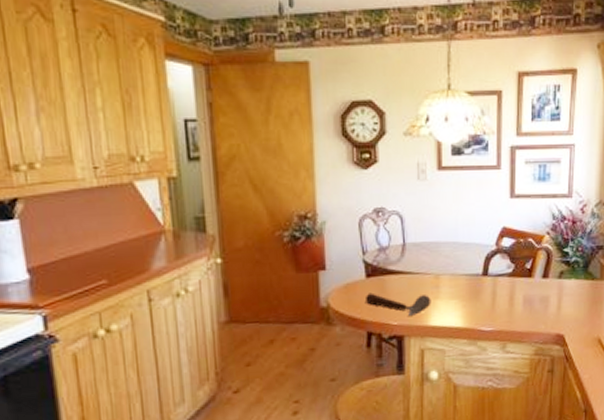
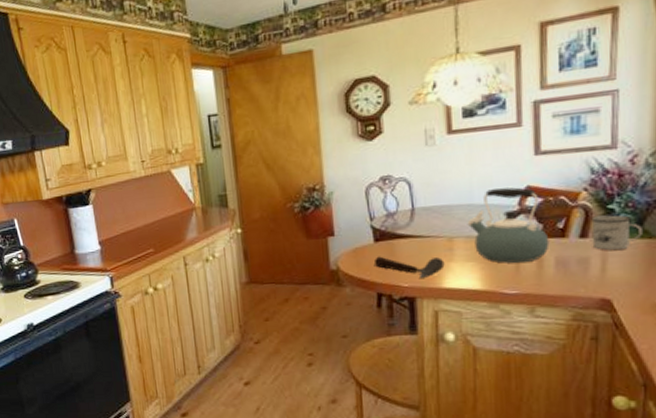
kettle: none [452,227,519,301] -> present [467,187,550,263]
mug: none [551,257,588,290] -> present [591,214,642,251]

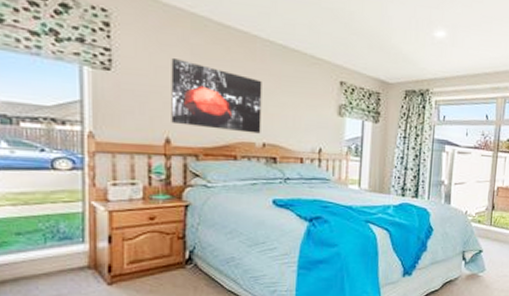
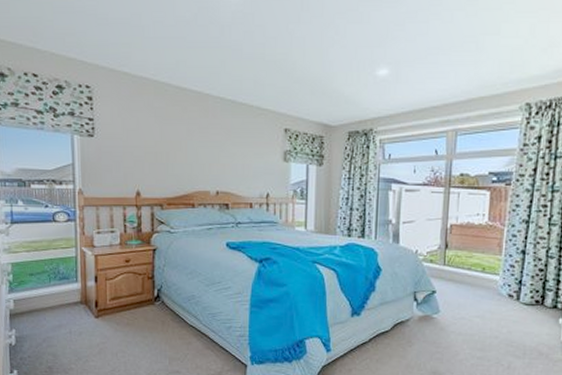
wall art: present [171,58,262,134] -> none [139,122,215,183]

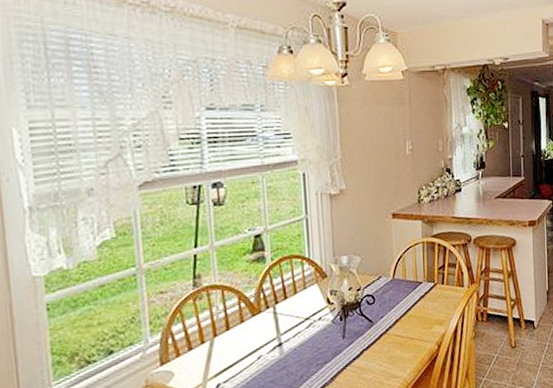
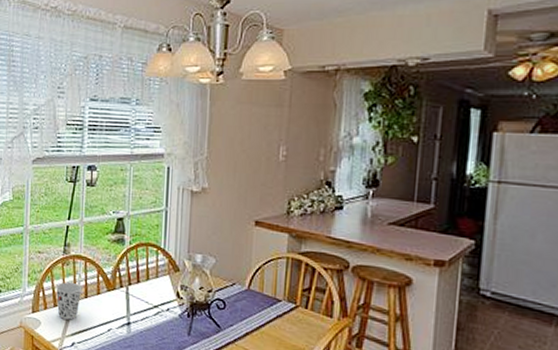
cup: none [188,317,222,362] -> present [55,282,83,320]

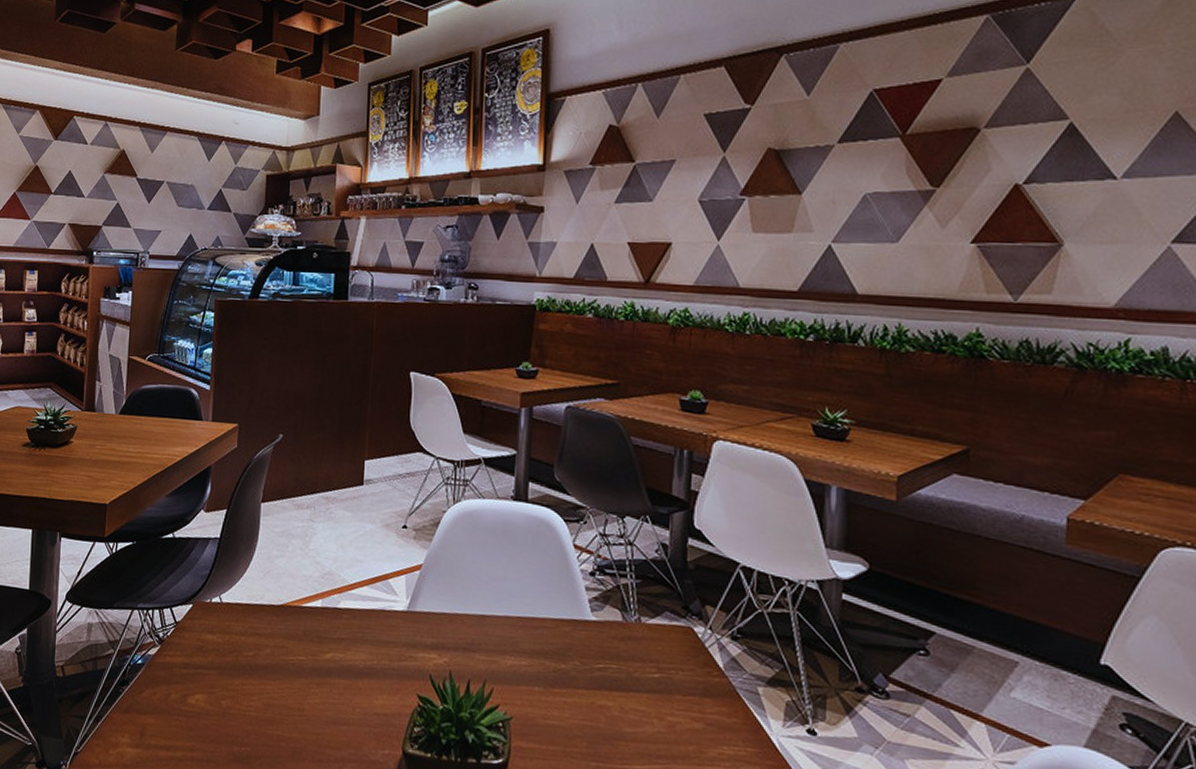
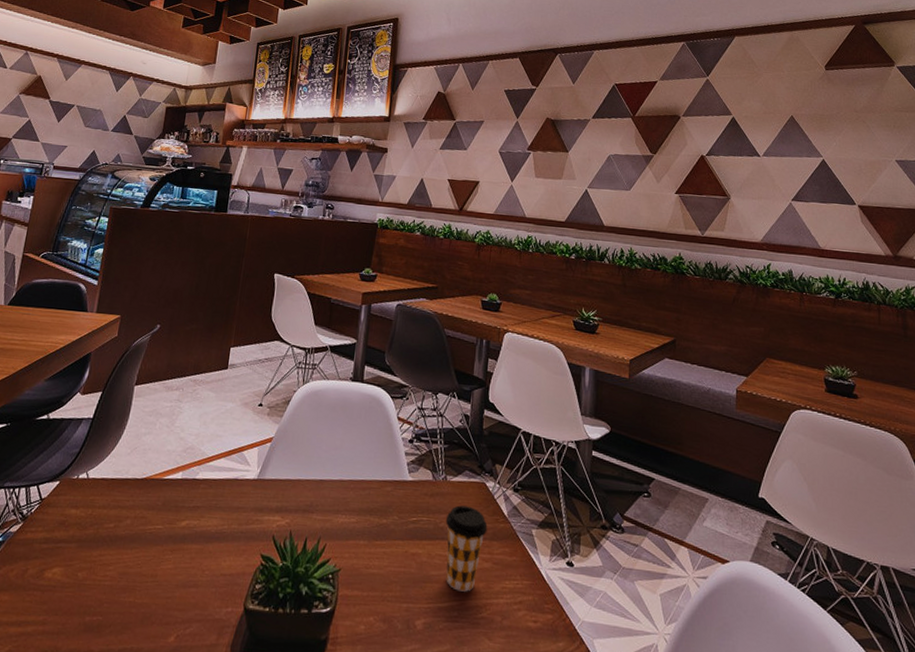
coffee cup: none [641,653,697,755] -> present [445,505,488,592]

+===+

- [What is being asked]
Each entry is to be returned precisely as it appears, but the pictures are to be dropped.

- [Solution to the exercise]
kettle: none [452,227,519,301] -> present [467,187,550,263]
mug: none [551,257,588,290] -> present [591,214,642,251]

wall art: present [171,58,262,134] -> none [139,122,215,183]

cup: none [188,317,222,362] -> present [55,282,83,320]

coffee cup: none [641,653,697,755] -> present [445,505,488,592]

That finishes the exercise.